(Dataset excerpts)
▬▬▬

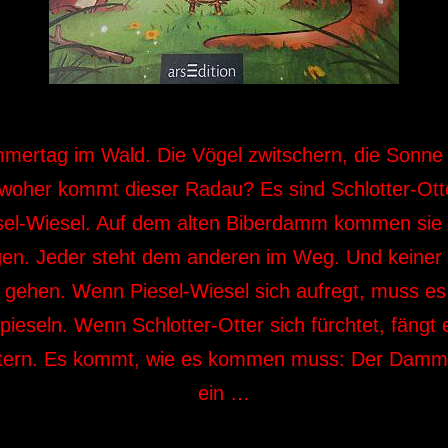
mertag im Wald. Die Vögel zwitschern, die Sonne 
woher kommt dieser Radau? Es sind Schlotter-Ott
sel-Wiesel. Auf dem alten Biberdamm kommen sie 
en. Jeder steht dem anderen im Weg. Und keiner w
e gehen. Wenn Piesel-Wiesel sich aufregt, muss es
 pieseln. Wenn Schlotter-Otter sich fürchtet, fängt 
ttern. Es kommt, wie es kommen muss: Der Damm 
ein …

▬▬▬

- [Activity]:
From the line with "sel-Wiesel. Auf dem" through the last line of the records, set down every line exactly as written and leave out all others.

- [Reply]:
sel-Wiesel. Auf dem alten Biberdamm kommen sie 
en. Jeder steht dem anderen im Weg. Und keiner w
e gehen. Wenn Piesel-Wiesel sich aufregt, muss es
 pieseln. Wenn Schlotter-Otter sich fürchtet, fängt 
ttern. Es kommt, wie es kommen muss: Der Damm 
ein …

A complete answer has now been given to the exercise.